This book has an intriguing premise, but no clear target audience.

The premise is to draw interaction design lessons from interfaces in scifi films and tv shows. In theory, because those interfaces visualize the future, they should be able to help designers to imagine interfaces beyond historic constraints.

The ostensible audience for these lessons is interaction designers, but the problem with writing for such an audience is that most or all of the lessons presented should already be patently obvious to most interaction designers. While a non-designer might find a lesson to "beware the uncanny valley" (written after observation of humanoid robots) to be mildly interesting, designers are likely to find such a lesson to be old news. Yet the non-designer is not likely to care enough about interaction design to want to read a full book of such lessons, so the book falls short of having any clear target audience.

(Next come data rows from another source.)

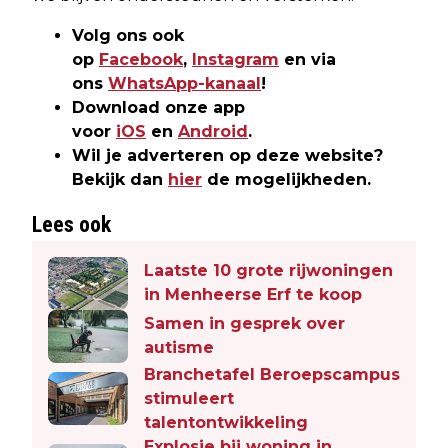
Volg ons ook
op
Facebook
,
Instagram
en via
ons
WhatsApp-kanaal
!
Download onze app
voor
iOS
en
Android
.
Wil je adverteren op deze website?
Bekijk dan
hier
de mogelijkheden.
Lees ook
Laatste 10 grote rijwoningen
in Menheerse Erf te koop
Samen in gesprek over
autisme
Branchetafel Beroepscampus
stimuleert
talentontwikkeling
Explosie bij woning in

The book does have a few fun examples of how scifi can be applied to the real world, such as:
Spoiler
• The X-Men movie (from 2000) has a table with pins that rise up to form local topology. After seeing the movie, a worker at the US Army Topographic Engineering Center commissioned a table using similar mechanics to be created in reality (p. 11-3).

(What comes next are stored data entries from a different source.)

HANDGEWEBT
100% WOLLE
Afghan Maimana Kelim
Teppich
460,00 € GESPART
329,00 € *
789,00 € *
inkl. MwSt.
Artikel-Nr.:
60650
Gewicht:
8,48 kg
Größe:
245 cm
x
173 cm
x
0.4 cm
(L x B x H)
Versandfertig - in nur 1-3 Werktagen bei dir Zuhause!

• Volumetric projections in scifi suffer from a gaze-matching problem. If one person is conversing by looking down at the volumetric projection of another person, then either (a) the projection that the other person is looking at will have to be above them or else (b) the projection can be placed below the other person's gaze as well, and both people's downward-pointing eyes will send a social signal of submissiveness. A way to solve this would be to automatically change the direction of the speaker's eyes, something which has real-world application for video-chatting, where both speakers appear to be looking down because they're looking at screens placed below webcams (p. 81-4).
• In Star Wars Episode IV, gunners can hear fighters fly past their ship in space and can hear explosions when they hit those ships. Rather than treating this as an error in production (sound unrealistically traveling through space), the authors consider how such sounds could be useful as an augmented reality system; the ship's sensors could determine where other ships were and then play sounds to simulate their position, helping to give the gunners an increased awareness. By using ambient sound to convey useful information the system can make an unfamiliar situation easier to grasp (p. 113).